Macotti: Na tradição xamânica de vários países, por exemplo. nas Américas, no centro e norte da Ásia e na Austrália, faz-se menção, durante os rituais de iniciação, a "dardos invisíveis" ou "cristais de quartzo" que são "projetados" (ou "cantados") na estrutura física do neófito em para realizar a transmutação interna. Levando em conta sua pesquisa no campo do transe, algo semelhante pode ser visto no panorama do mundo “dessacralizado” de hoje?

No transe hipnótico de que falamos dicas mínimas, ou seja, de indicadores de transe. Todo mundo tem seu próprio dicas mínimas e o trabalho do hipnotizador é localizá-los, quer ele trabalhe com hipnose ou auto-hipnose. Esses indicadores podem ser cinestésicos, auditivos ou visuais. No caso dos dardos invisíveis ou dos cristais de quartzo, referimo-nos à descodificação hipnótica destes fenómenos a dicas mínimas visual. Também é amplamente conhecido que a presença e aparecimento, em estado de transe, de formas e cores muito vivas, entre o azul e o roxo, está sempre ligada à obtenção de estados mentais profundos. No entanto, este não é o único sistema para certificar o transe: estímulos cinestésicos, como movimentos rotativos automáticos ou estímulos auditivos ou de percussão, também podem ser.

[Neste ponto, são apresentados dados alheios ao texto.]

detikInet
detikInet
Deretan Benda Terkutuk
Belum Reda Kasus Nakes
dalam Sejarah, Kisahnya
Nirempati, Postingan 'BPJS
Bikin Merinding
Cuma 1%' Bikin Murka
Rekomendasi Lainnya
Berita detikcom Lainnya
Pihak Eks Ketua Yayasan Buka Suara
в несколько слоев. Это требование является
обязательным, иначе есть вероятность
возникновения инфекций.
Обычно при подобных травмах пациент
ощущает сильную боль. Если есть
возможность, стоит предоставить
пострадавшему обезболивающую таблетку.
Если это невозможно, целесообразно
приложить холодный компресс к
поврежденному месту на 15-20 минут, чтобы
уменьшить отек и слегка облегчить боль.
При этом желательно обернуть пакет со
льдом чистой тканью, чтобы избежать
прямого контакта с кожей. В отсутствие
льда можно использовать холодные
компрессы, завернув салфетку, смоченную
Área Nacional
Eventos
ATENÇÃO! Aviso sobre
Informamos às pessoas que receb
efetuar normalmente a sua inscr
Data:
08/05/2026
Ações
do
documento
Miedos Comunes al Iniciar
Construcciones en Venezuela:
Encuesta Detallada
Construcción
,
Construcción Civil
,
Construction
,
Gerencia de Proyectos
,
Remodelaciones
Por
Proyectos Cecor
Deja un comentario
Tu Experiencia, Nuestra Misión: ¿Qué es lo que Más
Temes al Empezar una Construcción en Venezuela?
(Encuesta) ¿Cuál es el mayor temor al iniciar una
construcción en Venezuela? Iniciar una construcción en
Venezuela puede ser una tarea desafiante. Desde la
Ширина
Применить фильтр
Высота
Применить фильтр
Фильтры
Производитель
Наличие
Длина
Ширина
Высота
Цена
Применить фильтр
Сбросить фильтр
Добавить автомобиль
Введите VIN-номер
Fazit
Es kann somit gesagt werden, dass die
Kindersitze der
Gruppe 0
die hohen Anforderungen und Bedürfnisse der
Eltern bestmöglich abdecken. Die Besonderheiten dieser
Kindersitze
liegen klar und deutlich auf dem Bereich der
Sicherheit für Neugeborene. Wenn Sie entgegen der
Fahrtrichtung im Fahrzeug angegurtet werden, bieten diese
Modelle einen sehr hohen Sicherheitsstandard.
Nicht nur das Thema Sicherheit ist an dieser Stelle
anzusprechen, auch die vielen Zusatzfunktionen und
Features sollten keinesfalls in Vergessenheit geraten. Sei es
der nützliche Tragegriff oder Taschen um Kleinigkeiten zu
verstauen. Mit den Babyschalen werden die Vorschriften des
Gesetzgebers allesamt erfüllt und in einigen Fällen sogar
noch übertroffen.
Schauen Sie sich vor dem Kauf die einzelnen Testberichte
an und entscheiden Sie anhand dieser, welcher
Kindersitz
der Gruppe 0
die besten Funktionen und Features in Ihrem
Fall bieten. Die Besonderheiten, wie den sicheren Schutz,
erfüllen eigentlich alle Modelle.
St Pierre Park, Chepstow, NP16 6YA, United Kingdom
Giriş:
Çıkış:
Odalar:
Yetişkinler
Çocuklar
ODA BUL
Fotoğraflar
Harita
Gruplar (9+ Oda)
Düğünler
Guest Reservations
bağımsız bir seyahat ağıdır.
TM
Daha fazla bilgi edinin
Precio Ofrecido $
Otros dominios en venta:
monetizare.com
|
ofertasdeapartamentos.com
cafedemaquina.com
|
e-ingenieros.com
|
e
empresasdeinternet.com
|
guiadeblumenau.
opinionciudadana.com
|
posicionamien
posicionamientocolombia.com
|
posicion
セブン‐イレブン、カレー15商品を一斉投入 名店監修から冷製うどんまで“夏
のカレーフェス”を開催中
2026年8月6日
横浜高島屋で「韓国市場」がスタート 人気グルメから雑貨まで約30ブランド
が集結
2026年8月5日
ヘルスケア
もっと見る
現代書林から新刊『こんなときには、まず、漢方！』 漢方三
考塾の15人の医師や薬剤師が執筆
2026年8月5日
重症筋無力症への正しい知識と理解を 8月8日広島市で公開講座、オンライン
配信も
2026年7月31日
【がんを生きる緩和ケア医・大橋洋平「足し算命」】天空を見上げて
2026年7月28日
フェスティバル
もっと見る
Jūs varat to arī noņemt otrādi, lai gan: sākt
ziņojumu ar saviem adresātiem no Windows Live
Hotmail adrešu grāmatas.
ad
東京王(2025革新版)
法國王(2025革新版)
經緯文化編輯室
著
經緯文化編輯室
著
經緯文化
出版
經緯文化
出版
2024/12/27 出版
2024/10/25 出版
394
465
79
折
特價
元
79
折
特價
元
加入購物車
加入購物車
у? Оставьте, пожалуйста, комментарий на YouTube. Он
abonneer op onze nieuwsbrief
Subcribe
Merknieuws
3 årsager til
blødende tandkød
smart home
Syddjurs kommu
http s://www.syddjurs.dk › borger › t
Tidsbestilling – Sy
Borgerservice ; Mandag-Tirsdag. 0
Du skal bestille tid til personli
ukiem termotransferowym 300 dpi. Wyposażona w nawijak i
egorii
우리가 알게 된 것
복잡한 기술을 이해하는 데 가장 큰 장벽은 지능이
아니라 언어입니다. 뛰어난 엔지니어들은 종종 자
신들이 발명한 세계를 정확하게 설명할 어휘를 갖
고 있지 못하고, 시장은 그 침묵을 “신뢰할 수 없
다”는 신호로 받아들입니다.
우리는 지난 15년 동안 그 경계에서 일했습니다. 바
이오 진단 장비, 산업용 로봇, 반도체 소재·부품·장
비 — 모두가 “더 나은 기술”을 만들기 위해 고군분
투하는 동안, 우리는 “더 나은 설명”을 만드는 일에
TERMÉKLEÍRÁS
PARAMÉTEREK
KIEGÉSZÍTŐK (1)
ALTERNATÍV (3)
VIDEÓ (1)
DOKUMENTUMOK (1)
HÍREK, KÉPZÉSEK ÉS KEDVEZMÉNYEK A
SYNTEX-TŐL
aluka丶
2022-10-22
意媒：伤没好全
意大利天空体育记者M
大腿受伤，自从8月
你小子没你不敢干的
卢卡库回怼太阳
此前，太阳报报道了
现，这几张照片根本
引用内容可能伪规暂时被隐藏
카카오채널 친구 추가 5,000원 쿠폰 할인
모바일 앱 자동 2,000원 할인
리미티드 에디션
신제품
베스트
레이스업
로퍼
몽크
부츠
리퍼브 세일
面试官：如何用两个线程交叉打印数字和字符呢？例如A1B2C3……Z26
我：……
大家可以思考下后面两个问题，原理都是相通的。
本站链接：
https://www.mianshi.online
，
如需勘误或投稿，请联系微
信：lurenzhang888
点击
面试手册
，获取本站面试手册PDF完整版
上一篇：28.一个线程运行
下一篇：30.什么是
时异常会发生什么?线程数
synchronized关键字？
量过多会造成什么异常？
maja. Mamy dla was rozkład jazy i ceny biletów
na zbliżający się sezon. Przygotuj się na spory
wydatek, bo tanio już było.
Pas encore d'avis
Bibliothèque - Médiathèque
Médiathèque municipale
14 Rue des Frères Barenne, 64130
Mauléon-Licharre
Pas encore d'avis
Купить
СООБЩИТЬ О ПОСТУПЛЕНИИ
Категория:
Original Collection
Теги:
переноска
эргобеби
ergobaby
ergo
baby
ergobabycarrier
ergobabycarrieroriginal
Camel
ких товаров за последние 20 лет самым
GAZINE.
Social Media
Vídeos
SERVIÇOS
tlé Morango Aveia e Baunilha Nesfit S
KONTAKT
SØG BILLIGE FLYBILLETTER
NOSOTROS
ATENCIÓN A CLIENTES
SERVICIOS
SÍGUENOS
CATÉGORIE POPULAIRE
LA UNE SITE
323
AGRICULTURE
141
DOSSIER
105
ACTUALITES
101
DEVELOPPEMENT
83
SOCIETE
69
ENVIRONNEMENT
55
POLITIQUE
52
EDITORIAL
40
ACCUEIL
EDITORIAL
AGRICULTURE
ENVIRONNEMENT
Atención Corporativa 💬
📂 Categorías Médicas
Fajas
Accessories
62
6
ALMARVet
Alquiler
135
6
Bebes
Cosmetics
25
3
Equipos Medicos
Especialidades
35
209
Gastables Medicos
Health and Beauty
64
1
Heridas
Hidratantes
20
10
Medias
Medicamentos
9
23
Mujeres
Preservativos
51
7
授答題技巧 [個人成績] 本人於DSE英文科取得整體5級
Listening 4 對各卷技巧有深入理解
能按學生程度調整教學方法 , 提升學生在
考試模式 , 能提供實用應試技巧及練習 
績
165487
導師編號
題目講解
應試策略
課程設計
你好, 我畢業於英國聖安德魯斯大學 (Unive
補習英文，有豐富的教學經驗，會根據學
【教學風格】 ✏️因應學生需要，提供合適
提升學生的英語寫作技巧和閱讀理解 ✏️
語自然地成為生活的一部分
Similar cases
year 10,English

Macotti: Gostaríamos de concluir com uma curiosidade. Sabemos que ele conheceu pessoalmente Gustavo Rol. Você acha que uma abertura para o fantástico pode ser um recurso neste momento histórico?

Tive a sorte de conhecer e conviver com esse personagem por seis anos que, independente de como é interpretado por fãs ou detratores,  ele certamente era dotado de uma inteligência extraordinária e uma enorme sensibilidade para o mundo. Sua principal característica era uma forma de empatia extraordinária. Além do personagem Rol, voltando ao "fantástico" entendido como espiritual, gostaria de mencionar Maslow, que ao final do estudo sobre sua pirâmide motivacional profetiza que o homem, quando atingir a plena auto-realização, cairá de fato em um estado de psicopatologia da normalidade. Como, então, contrariar essa psicopatologia da normalidade que hoje afeta um pouco a todos? Através de uma nova espiritualidade, mesmo desvinculada da religião,  e implementado  direito acessando o  dimensão transpessoal que discutimos anteriormente.